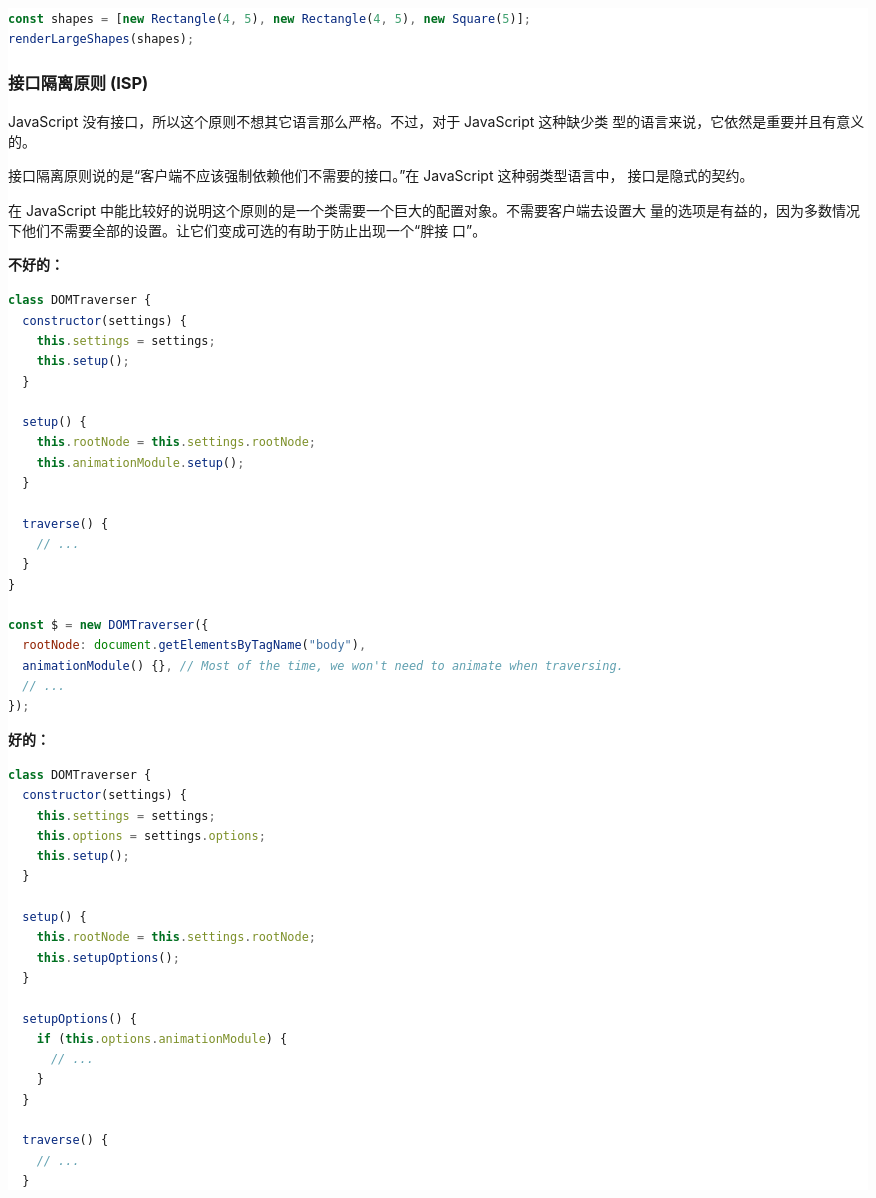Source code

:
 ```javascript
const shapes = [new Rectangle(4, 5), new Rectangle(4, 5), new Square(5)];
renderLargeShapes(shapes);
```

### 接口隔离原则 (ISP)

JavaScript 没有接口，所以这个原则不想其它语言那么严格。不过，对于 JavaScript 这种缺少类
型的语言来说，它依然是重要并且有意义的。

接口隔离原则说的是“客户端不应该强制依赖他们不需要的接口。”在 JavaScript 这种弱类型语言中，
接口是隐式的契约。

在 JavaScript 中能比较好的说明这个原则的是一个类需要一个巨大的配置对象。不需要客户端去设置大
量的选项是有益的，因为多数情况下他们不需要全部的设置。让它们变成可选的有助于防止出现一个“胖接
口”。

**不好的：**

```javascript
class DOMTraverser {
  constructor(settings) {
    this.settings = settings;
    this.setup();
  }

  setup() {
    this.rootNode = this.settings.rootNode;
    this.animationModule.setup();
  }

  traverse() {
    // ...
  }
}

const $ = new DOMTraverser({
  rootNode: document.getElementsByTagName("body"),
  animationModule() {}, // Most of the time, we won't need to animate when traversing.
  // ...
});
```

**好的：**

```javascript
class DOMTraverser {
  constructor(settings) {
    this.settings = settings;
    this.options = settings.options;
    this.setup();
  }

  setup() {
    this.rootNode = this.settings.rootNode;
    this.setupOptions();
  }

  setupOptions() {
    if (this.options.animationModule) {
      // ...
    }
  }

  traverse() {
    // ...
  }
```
——
Print each entry precisely as written; the pictures stay out.

Source code

:
 ```javascript
const shapes = [new Rectangle(4, 5), new Rectangle(4, 5), new Square(5)];
renderLargeShapes(shapes);
```

### 接口隔离原则 (ISP)

JavaScript 没有接口，所以这个原则不想其它语言那么严格。不过，对于 JavaScript 这种缺少类
型的语言来说，它依然是重要并且有意义的。

接口隔离原则说的是“客户端不应该强制依赖他们不需要的接口。”在 JavaScript 这种弱类型语言中，
接口是隐式的契约。

在 JavaScript 中能比较好的说明这个原则的是一个类需要一个巨大的配置对象。不需要客户端去设置大
量的选项是有益的，因为多数情况下他们不需要全部的设置。让它们变成可选的有助于防止出现一个“胖接
口”。

**不好的：**

```javascript
class DOMTraverser {
  constructor(settings) {
    this.settings = settings;
    this.setup();
  }

  setup() {
    this.rootNode = this.settings.rootNode;
    this.animationModule.setup();
  }

  traverse() {
    // ...
  }
}

const $ = new DOMTraverser({
  rootNode: document.getElementsByTagName("body"),
  animationModule() {}, // Most of the time, we won't need to animate when traversing.
  // ...
});
```

**好的：**

```javascript
class DOMTraverser {
  constructor(settings) {
    this.settings = settings;
    this.options = settings.options;
    this.setup();
  }

  setup() {
    this.rootNode = this.settings.rootNode;
    this.setupOptions();
  }

  setupOptions() {
    if (this.options.animationModule) {
      // ...
    }
  }

  traverse() {
    // ...
  }
```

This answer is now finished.